--- START ---
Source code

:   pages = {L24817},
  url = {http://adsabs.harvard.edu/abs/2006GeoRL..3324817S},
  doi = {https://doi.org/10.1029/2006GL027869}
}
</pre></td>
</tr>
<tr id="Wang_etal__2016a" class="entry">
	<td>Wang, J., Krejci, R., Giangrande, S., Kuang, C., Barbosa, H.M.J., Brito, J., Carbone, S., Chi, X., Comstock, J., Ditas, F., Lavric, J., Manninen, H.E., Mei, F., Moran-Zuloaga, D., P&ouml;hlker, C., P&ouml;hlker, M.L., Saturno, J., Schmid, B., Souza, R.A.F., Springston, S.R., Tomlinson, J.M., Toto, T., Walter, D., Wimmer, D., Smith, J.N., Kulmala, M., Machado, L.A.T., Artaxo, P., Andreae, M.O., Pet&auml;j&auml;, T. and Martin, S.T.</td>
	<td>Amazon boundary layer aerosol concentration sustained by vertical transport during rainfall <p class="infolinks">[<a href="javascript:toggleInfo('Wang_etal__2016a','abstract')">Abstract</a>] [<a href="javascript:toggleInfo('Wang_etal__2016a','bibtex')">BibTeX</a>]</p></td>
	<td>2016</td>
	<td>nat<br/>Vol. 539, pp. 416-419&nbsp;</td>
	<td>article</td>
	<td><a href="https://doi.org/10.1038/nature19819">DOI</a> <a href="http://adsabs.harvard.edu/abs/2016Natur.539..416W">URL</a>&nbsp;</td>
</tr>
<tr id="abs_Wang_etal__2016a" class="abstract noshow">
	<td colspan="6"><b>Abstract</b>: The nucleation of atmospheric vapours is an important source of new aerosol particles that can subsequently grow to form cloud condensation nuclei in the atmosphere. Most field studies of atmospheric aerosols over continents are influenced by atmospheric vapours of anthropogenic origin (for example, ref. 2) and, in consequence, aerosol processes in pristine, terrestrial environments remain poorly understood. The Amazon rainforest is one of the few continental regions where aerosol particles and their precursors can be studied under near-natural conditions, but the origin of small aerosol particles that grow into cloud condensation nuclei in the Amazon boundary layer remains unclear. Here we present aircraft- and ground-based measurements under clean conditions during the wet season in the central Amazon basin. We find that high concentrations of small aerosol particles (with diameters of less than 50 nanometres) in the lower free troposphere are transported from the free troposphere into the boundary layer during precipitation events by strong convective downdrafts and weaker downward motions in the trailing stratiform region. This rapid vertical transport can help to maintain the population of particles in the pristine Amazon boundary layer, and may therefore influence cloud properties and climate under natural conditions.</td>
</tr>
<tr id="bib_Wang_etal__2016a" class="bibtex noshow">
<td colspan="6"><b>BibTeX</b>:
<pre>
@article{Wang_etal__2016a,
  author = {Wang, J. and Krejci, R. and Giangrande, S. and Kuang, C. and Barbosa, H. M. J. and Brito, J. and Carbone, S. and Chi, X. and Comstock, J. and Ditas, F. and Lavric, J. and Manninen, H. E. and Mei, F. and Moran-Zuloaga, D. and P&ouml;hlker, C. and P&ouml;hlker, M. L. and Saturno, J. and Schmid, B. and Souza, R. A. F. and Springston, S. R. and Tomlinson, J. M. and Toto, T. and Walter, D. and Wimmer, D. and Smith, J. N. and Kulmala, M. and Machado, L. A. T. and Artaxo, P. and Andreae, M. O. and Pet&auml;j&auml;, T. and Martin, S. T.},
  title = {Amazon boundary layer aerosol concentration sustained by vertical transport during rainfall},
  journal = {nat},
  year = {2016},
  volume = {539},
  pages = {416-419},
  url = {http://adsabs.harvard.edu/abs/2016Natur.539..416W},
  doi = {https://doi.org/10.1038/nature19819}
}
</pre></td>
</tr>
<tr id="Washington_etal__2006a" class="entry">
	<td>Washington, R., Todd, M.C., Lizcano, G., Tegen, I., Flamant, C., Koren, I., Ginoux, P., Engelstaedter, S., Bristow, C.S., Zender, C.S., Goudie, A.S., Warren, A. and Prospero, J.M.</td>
--- END ---
### What the task asks
Filter the entries above and return only the lines holding "noshow".

### Solution for this exercise
<tr id="abs_Wang_etal__2016a" class="abstract noshow">
<tr id="bib_Wang_etal__2016a" class="bibtex noshow">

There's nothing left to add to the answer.